💾 Archived View for warmedal.se › ~bjorn › posts › thinking-about-work-and-meaning.gmi captured on 2024-05-26 at 14:59:00. Gemini links have been rewritten to link to archived content
⬅️ Previous capture (2021-12-03)
-=-=-=-=-=-=-
Since I came back from vacation work has been really slow, and most days I've been utterly too tired to be proactive in finding things to do. It's how it is at times, I guess, being human and all that jazz.
Days like these I start thinking. Maybe a little too much, even. There's a lot going on in my life right now and there'll be some time before all the basic pieces fall back into place, so maybe this isn't the time for introspection regarding every single aspect of life. Or maybe it is just the time.
The thing is that I like my job. Especially my colleagues, all of whom are great. But I spend my working days mostly fiddling with stuff in Google Cloud Platform, and am still doing far too much of that in the annoyingly sluggish web interface. It seems any time I want to get by with just the CLI I bump into something that can't be done there. Figures. Cloud is a big deal these days, and companies want people who do what I do. Who set up kubernetes clusters, handle user permissions, provision all the thousands of different services. It's just that it's all. So. Much. After more than a year doing this I have yet to feel any sense of mastery of the tools. I imagine that I'll have more job satisfaction when I know enough to be able to make strategic and architectural recommendations regarding our platform. (It doesn't help that I am the youngest and most junior in my team, both in IT in general and experience within the company.)
In my spare time I get all of this wonderful satisfaction these days. I self-host a lot of things, and feel a sense of empowerment doing so. I code a lot. Mostly small things, like my publishing portal, Antenna, the Garden Gnome Society, and other tidbits. Things aren't clouded in a thousand layers of abstractions. They don't require complex redundancy and live upgrades. They don't have to scale to a hundred million users.
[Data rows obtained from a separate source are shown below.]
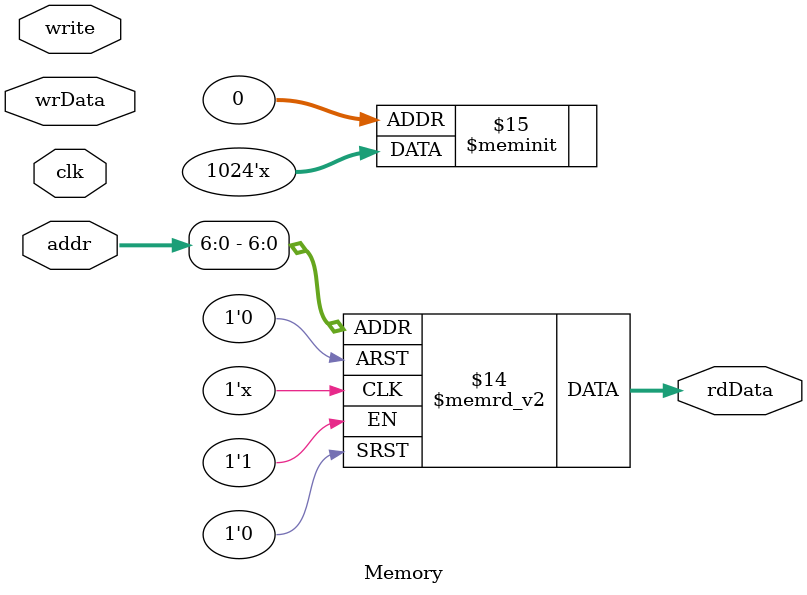
<source format=v>
`timescale 1ns / 1ps
module Memory #(parameter width=8, size=100, addrSize=8)
  (
   input clk,
   input write,
   input [addrSize-1:0]addr,
   input [width-1:0]wrData,
   output reg [width-1:0]rdData
  );

  reg [width-1:0] Mem [0:size-1];

  initial begin
	Mem[0] = 8'd0;
	Mem[1] = 8'd0;
	Mem[2] = 8'd0;
	Mem[3] = 8'd0;
	Mem[4] = 8'd0;
	Mem[5] = 8'd0;
	Mem[6] = 8'd0;
	Mem[7] = 8'd0;
	Mem[8] = 8'd0;
	Mem[9] = 8'd0;
	Mem[10] = 8'd0;
	Mem[11] = 8'd0;
	Mem[12] = 8'd0;
	Mem[13] = 8'd0;
	Mem[14] = 8'd0;
	Mem[15] = 8'd0;
	Mem[16] = 8'd0;
	Mem[17] = 8'd0;
	Mem[18] = 8'd0;
	Mem[19] = 8'd0;
  end
  always @(addr, write) begin
    if(write)
      Mem[addr] <= wrData;
      rdData <= Mem[addr];
  end
endmodule

</source>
I guess I'd like to experience some of this at work. Either a stronger mastery of the tools we use, or just less complexity and fancy solutions. Something more human scale.
Not sure how to go about finding that. I've put out a feeler for freelance work here earlier, but I don't exactly expect to find any. The competences I possess that are most wanted are the ones I'm least interested in using at the moment, and most organisations want people like me as full time hires in house, or full time for six to twelve months for the kind of architectural planning I'm not yet comfortable with. In order to get freelance jobs I guess I'd have to market myself too, which I really don't like doing.
I work part time now, and don't really have a wish to work more. Not sure if I should do anything about this or just wait and see how things progress. Not sure what I could do.